It's quiet now outside a new addition to the Brock home. But inside, the hum of a fan gets louder when you approach the basement stairs and the smell of paint fumes leaves a terrible reminder.
Wednesday, Bo Brock, a Lamesa veterinarian and his wife left three workers spraying lacquer in their basement as they headed for church. They returned to three men overcome by fumes. "It was a horrible thing. It was awful," said Bo.
When the Brock's came home, one of the workers was lying on the stairs with his head facing up the stairs and his feet facing toward the basement. The two other workers were below him and from there the Brocks can only speculate. " The other two guys may have been trying to pull him out and inhaled so much of that stuff they went down," Bo guesses.
The Brock's called 911 and their nearest neighbors, who came immediately. The four of them tried desperately to pull the worker off the stairs and get to the other two men, but the man was heavy set and they couldn't budge him. Bo recalls, "The fumes were getting to us. We were dizzy and it leaves layers of stuff around your nostrils. So we came up to get air. Finally we got him out and he started getting sick. He didn't look good, but we had to get the others."

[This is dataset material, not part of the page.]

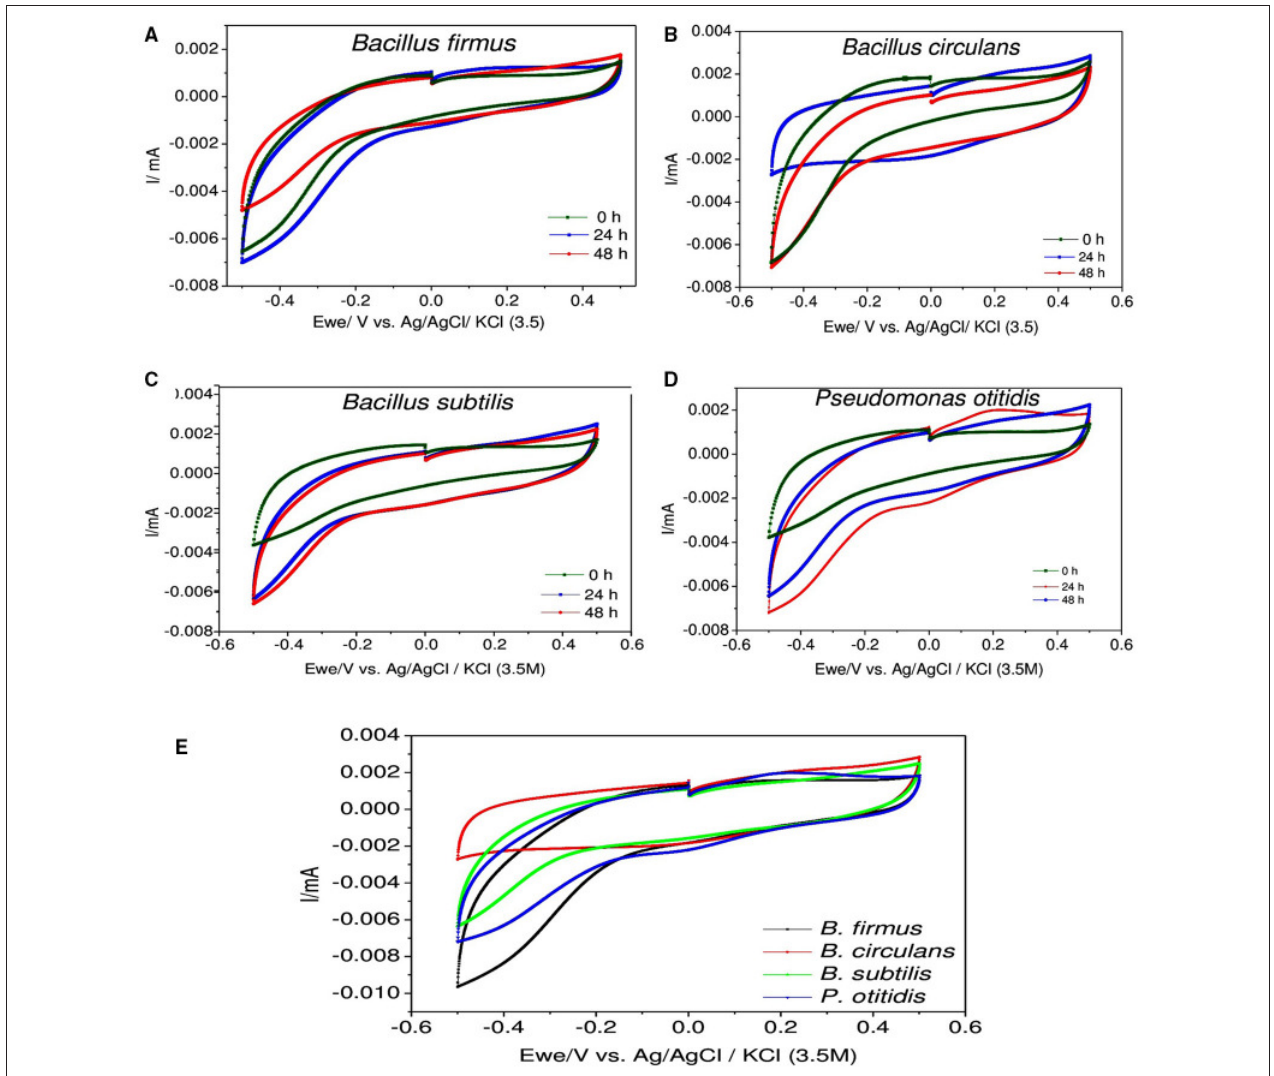
FIGURE 6 | Cyclic voltammograms depicting the redox catalytic currents in (A) Bacillus firmus , (B) Bacillus circulans , (C) Bacillus subtilis , (D) Pseudomonas otitidis, and (E) All isolated strains at specific 24h recorded at a scan rate of 20mV s − 1 .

Bo credits his neighbors heroism, but not his own. The worker on the stairs, 42-year-old J.D. Saddler did die, but his father J.D. Senior and co-worker D.J. Turner are still fighting for their lives. They are in serious condition at Covenant Medical Center.
The tragedy leaves Bo puzzled - how could an experienced painter die from the very effects the paint cans warn of? "All over the cans that were in the front yard it says 'This can be bad for your brain.' I wish we could have done more," Bo says.
The three painters, from Lubbock, are subcontractors who were working for Phillips Redi-Built Homes.